§ WHAT THE EXERCISE ASKS: Line filter on the word "looking": copy each matching line from the entries.

§ EXERCISE DATA:

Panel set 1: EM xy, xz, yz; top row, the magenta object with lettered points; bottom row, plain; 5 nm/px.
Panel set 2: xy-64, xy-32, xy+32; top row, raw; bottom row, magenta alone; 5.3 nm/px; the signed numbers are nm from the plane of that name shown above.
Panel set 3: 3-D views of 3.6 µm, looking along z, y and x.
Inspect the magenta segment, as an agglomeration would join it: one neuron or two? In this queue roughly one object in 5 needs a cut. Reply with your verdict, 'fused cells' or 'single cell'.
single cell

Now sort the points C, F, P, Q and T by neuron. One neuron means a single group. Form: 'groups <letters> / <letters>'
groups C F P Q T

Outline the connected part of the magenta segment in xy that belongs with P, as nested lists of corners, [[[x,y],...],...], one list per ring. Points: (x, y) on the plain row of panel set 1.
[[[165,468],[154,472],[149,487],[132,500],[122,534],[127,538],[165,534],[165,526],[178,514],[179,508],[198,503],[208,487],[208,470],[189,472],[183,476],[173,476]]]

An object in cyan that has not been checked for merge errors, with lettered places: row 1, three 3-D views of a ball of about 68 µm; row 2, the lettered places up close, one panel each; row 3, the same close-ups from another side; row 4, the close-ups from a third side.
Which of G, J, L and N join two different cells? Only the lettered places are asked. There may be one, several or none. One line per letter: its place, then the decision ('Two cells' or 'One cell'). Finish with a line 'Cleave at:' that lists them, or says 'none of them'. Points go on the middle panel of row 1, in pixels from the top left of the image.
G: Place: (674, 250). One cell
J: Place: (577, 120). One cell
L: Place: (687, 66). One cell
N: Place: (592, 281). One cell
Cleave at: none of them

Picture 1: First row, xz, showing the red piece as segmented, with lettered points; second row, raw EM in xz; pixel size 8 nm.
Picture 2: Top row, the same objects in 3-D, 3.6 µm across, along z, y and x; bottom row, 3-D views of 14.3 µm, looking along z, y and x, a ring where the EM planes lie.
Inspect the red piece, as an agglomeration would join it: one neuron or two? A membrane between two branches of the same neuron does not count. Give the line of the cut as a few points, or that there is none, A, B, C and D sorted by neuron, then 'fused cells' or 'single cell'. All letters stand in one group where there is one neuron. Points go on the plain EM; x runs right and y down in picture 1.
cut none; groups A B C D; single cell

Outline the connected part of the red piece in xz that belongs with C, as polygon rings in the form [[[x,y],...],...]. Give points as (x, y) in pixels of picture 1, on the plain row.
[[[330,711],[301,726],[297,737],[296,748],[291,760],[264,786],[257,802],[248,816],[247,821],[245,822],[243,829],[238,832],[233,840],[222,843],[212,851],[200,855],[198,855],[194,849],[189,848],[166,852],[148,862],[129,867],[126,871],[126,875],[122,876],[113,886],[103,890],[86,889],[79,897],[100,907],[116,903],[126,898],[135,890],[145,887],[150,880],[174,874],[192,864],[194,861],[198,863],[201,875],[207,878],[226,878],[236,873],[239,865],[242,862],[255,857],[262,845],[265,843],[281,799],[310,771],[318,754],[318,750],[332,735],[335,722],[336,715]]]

§ ANSWER TO THIS PROBLEM:
Panel set 3: 3-D views of 3.6 µm, looking along z, y and x.
Picture 2: Top row, the same objects in 3-D, 3.6 µm across, along z, y and x; bottom row, 3-D views of 14.3 µm, looking along z, y and x, a ring where the EM planes lie.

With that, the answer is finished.